Travis Ford, 35-letni dyrektor generalny firmy Wolf Capital Crypto Trading LLC z Glenpool w Oklahomie w Stanach Zjednoczonych przyznał się do oszukania 2,8 tys. inwestorów na kwotę 9,4 miliona dolarów.
Za popełnione przestępstwa mężczyźnie grozi teraz kara do pięciu lat pozbawienia wolności.
Precyzyjny plan
Wolf Capital pozycjonowało się jako najnowocześniejsza platforma inwestycyjna kryptowalut, oferując zaawansowane strategie handlowe i obiecując inwestorom dzienne zwroty w wysokości 1-2 proc., co daje roczny zwrot w wysokości 547 proc. Ta obietnica nadzwyczajnych zysków przyciągnęła do platformy tysiące inwestorów.
Począwszy od stycznia 2023 r. Ford aktywnie wykorzystywał stronę internetową firmy i platformę mediów społecznościowych, aby promować tę pozornie lukratywną okazję. Praktycznie od zera stworzył swój przekonujący wizerunek wykwalifikowanego tradera kryptowalut, wzbudzając tym samym zaufanie i podekscytowanie wśród potencjalnych inwestorów. Ale – jak sam teraz przyznaje – od samego początku wiedział, że obiecywanie klientom zwroty były nierealne do osiągnięcia.
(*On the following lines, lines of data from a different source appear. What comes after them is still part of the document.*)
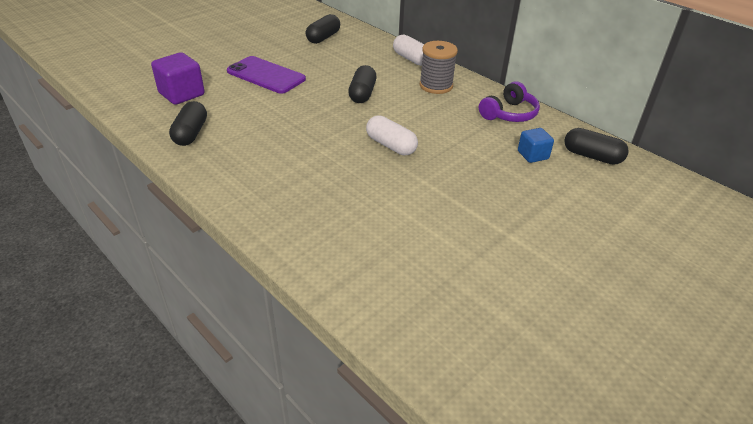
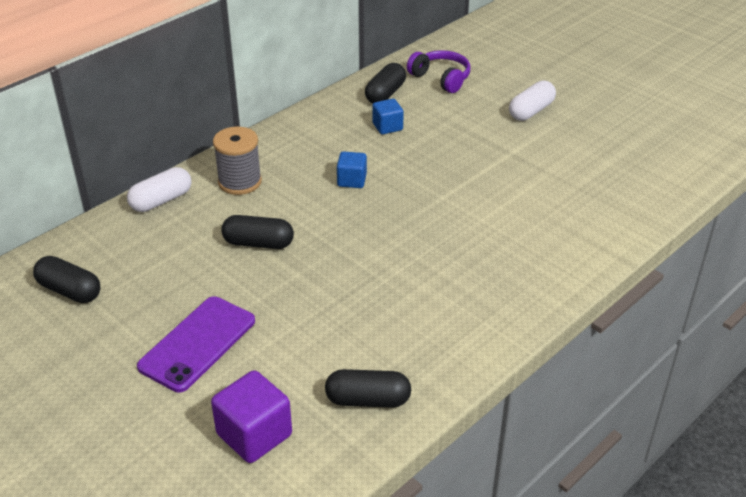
camera: 90 degrees left, 0 degrees up
(391, 145) = (379, 218): white capsule -> white capsule (531, 111)
(443, 134) = (352, 180): none -> blue cube
(509, 114) = (307, 133): purple headphones -> purple headphones (441, 78)

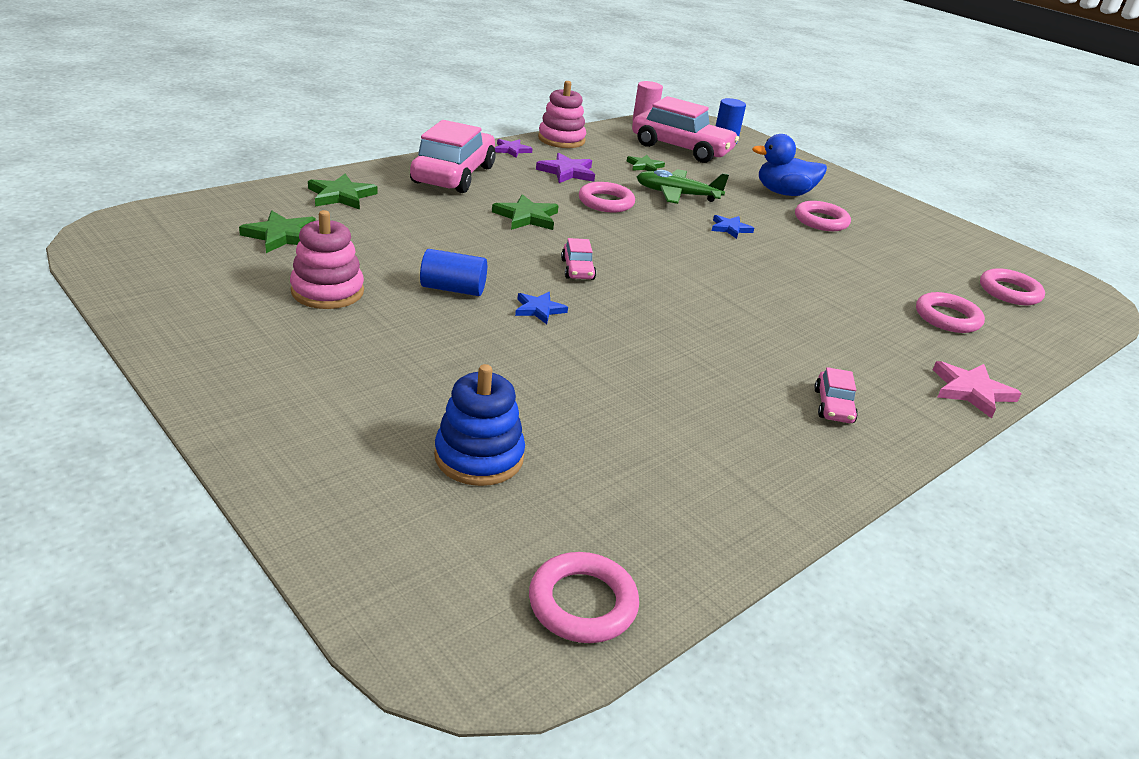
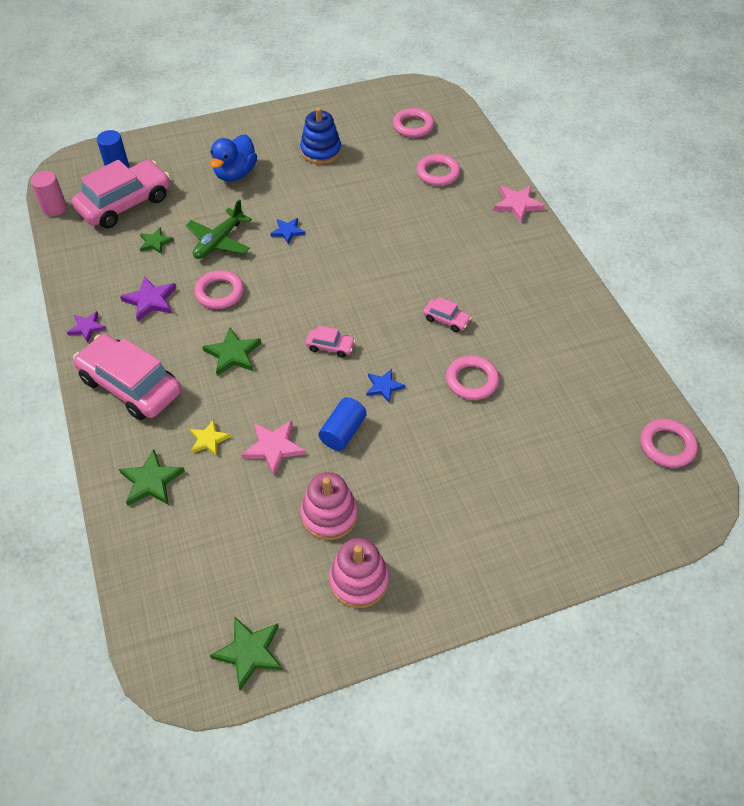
camera: 65 degrees left, 20 degrees up
(281, 236) = (222, 537): green star -> green star (249, 652)
(405, 216) = (208, 439): none -> yellow star
(410, 250) = (274, 447): none -> pink star
(479, 457) = (546, 462): blue stacking toy -> blue stacking toy (321, 151)
(561, 140) = (74, 283): pink stacking toy -> pink stacking toy (359, 580)
(821, 221) = (289, 173): pink ring -> pink ring (472, 380)
(833, 406) = (522, 274): pink car -> pink car (446, 320)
W okresie od stycznia do sierpnia 2023 r. około 2,8 tys. osób powierzyło Wolf Capital 9,4 mln USD swoich ciężko zarobionych pieniędzy. Zamiast inwestować te środki zgodnie z daną inwestorom obietnicą, Ford wydawał je na swoje prywatne zachcianki. To nic innego jak działanie według schematu Ponziego, w którym fundusze od nowych inwestorów były wykorzystywane do wypłacania zysków (których de facto nie było) wcześniejszym uczestnikom piramidy, tworząc w ten sposób iluzję udanej inwestycji. Gdy cała akcja dobiegłą końca, większość inwestorów została z niczym.
Oszukańcze działania Forda wyszły na jaw w wyniku federalnego śledztwa, które doprowadziło do przyznania się mężczyzny za zarzucane mu czyny.
Ważna lekcja
Jak widać na powyższym przykładzie, perspektywa szybkiego wzbogacenia się jest tak kusząca, że ludzie zaczynają zachowywać się irracjonalnie – i branża kryptowalut nie jest tu wyjątkiem. Oszustwo dokonane przez Forda to ważna lekcja i przypomnienie dla wszystkich inwestorów, jak ważny jest sceptycyzm. Eksperci finansowi mówią zresztą o tym wyraźnie – mimo, że rynek kryptowalut daje wiele fantastycznych możliwości pomnożenia swojego majątku, to jest on również pełen niebezpieczeństw.
Wyciągnijmy wnioski – zawsze należy upewnić się, że platforma działa zgodnie z przepisami i posiada odpowiednie licencje. W niektórych krajach (np. USA, UE) giełdy muszą być zarejestrowane i regulowane przez lokalne organy finansowe, takie jak SEC, FCA czy KNF. Poza tym należy sprawdzić, czy platforma jest zgodna z normami bezpieczeństwa, takimi jak SOC 2 lub ISO/IEC 27001. Warto też poszukać informacji o założycielach i zarządzie. Brak przejrzystości co do osób odpowiedzialnych za platformę to duże ryzyko. Warto też sprawdzić recenzje na niezależnych stronach. Pamiętajmy też o tym, by uważać na platformy, które mają wiele zgłoszeń dotyczących zablokowanych środków, trudności z wypłatami lub nieodpowiedzialnego zachowania obsługi klienta.